Your objective: Your answer should contain every line of the records, transcribed word for word.

━━━━━ Source material ━━━━━

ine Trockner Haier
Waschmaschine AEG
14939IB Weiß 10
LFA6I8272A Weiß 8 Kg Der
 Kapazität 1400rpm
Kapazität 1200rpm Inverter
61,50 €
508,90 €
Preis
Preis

━━━━━

Result for this task:
ine Trockner Haier
Waschmaschine AEG
14939IB Weiß 10
LFA6I8272A Weiß 8 Kg Der
 Kapazität 1400rpm
Kapazität 1200rpm Inverter
61,50 €
508,90 €
Preis
Preis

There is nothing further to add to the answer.